PROBLEMS AND TASKS ->
- a) Repeat the passage on detecting coverage plateaus from "We define a coverage" up to and including "in Equation 2.".
- b) Write the next part of the passage on detecting coverage plateaus in fuzzing, starting right after Equation 2.

:: PASSAGE TO READ ::

Detecting the coverage plateau is not trivial since fuzzing coverage might be stuck in a coverage plateau but the coverage may still fluctuate around it. In order to accurately identify the coverage plateau, we define a threshold function P(t). Let C(t) represent the cumulative code coverage achieved after t fuzzing iterations. We use a sliding window with a window size of W, which represents the number of iterations to consider for evaluating the coverage trend. The choice of W depends on the specific fuzzing context and desired sensitivity. Coverage increment is computed by  $\Delta C(t, W) = C(t) - C(t - W)$ . We compute the average increment, as shown in Equation 1.

$$\overline{\Delta C(t,W)} = \frac{C(t) - C(t-W)}{W} \tag{1}$$

We define a coverage increment threshold  $\theta$  that represents the minimal acceptable coverage increase per iteration. This threshold determines when the coverage growth is considered negligible. We implement a plateau detection function, P(t), as shown in Equation 2.

$$P(t) = \begin{cases} 1 & \text{if } \overline{\Delta C(t, W)} < \theta, \\ 0 & \text{otherwise.} \end{cases}$$
 (2)

:::
:: DATA TO EXAMINE ::

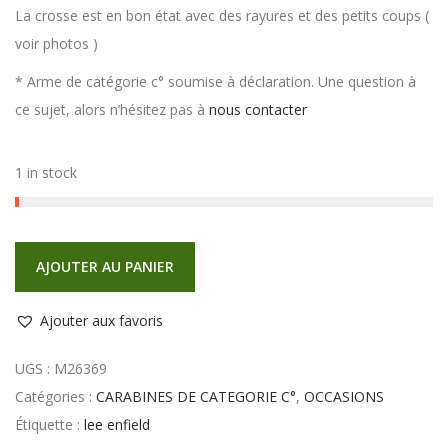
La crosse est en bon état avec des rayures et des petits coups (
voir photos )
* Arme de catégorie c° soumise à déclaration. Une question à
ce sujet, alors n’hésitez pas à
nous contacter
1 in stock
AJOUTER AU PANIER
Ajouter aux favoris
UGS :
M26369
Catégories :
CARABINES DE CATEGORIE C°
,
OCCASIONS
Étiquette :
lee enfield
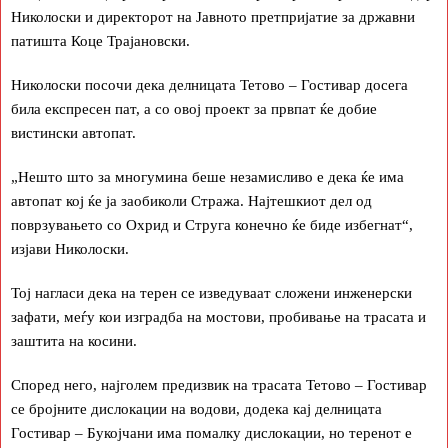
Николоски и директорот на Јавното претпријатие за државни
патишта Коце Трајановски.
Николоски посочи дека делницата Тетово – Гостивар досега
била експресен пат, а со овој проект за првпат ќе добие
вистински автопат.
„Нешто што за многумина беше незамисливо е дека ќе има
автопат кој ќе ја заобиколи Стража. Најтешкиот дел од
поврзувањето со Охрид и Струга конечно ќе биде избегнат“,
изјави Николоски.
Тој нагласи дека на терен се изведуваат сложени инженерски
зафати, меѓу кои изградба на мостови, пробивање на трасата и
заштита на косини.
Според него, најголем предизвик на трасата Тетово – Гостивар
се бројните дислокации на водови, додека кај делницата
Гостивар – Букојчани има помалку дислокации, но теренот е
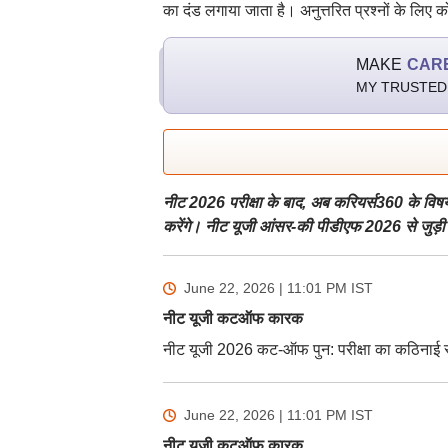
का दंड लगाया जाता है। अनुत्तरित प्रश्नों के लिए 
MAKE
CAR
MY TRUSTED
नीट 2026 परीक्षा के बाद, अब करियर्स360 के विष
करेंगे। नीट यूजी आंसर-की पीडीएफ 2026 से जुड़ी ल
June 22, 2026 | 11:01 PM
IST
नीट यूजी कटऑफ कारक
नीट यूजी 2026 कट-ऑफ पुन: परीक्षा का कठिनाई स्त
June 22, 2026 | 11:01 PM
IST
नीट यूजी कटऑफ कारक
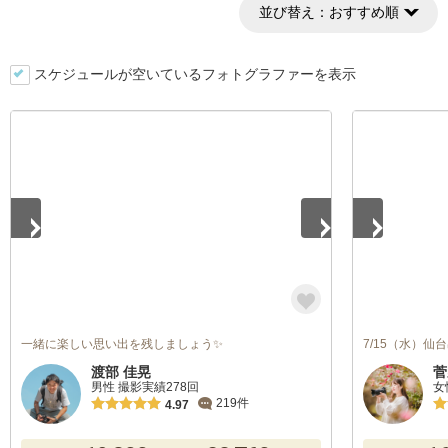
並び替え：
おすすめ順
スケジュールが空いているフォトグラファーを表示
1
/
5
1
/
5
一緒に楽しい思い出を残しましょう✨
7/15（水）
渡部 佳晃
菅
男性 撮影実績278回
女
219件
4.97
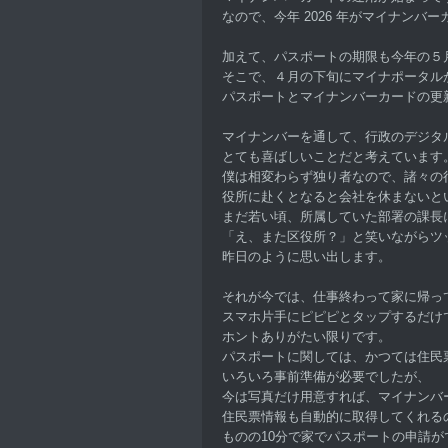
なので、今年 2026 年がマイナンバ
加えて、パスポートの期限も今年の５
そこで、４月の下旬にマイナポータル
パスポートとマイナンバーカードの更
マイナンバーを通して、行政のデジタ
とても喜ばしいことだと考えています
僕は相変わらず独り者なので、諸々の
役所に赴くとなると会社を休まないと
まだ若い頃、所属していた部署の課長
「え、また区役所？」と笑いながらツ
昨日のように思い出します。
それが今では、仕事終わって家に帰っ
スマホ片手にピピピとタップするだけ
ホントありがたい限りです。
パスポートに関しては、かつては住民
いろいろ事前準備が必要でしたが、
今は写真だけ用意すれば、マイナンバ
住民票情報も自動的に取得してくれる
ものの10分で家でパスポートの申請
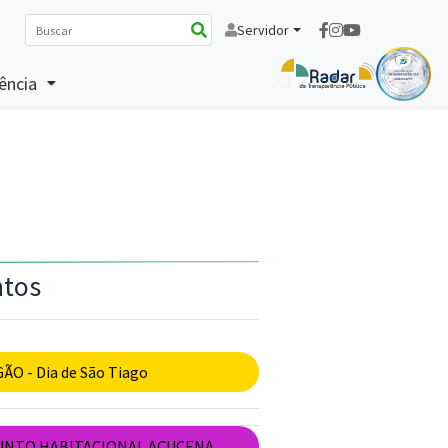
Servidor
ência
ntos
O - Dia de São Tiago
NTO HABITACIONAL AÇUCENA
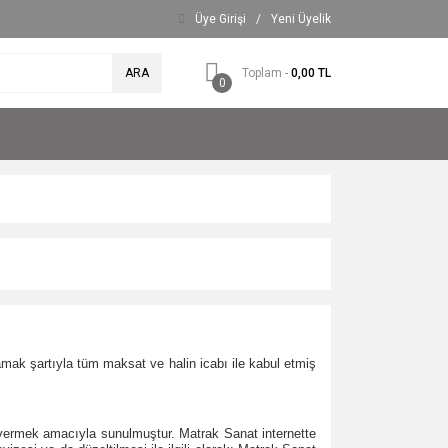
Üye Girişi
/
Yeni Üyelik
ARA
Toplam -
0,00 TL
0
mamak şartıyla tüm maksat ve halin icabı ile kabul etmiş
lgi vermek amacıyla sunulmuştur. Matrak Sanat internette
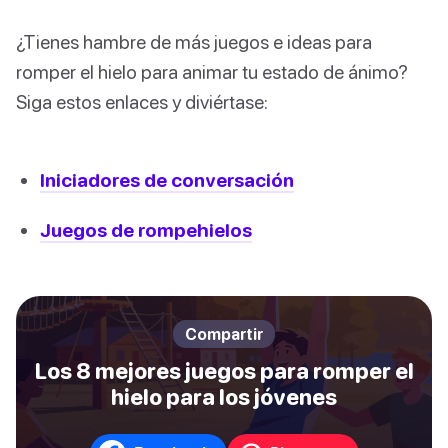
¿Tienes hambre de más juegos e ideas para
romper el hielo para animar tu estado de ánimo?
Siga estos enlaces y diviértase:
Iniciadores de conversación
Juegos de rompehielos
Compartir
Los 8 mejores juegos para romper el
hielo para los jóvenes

:::

ANSWERS TO THE TASKS ->
- a)
We define a coverage increment threshold  $\theta$  that represents the minimal acceptable coverage increase per iteration. This threshold determines when the coverage growth is considered negligible. We implement a plateau detection function, P(t), as shown in Equation 2.

- b)
When P(t)=1, it indicates that a coverage plateau is detected at the particular iteration, and P(t)=0 indicates that coverage is still improving adequately. Once we detect the plateau, we need to prepare the generated programs for the symbolic execution. Let the i'th assembly instruction generated by the fuzzer as  $a_i^f$ . Therefore, the instruction sequence up to the coverage plateau point can be represented by the set  $A_f$  as shown in Equation 3.

$$A_f = \{a_1^f, \dots, a_n^f\} \tag{3}$$



Fig. 7. Illustration of trimming the input sequences generated by the fuzzer (illustrated by  $\blacksquare$ ) to stop at node  $s_i$  and integration of the test vector generated from selective symbolic execution (illustrated by  $\blacksquare$ ) to explore the node  $d_i$ . Here  $\longrightarrow$  corresponds to the path explored by fuzzer and  $\longrightarrow$  corresponds to path explored by selective symbolic execution.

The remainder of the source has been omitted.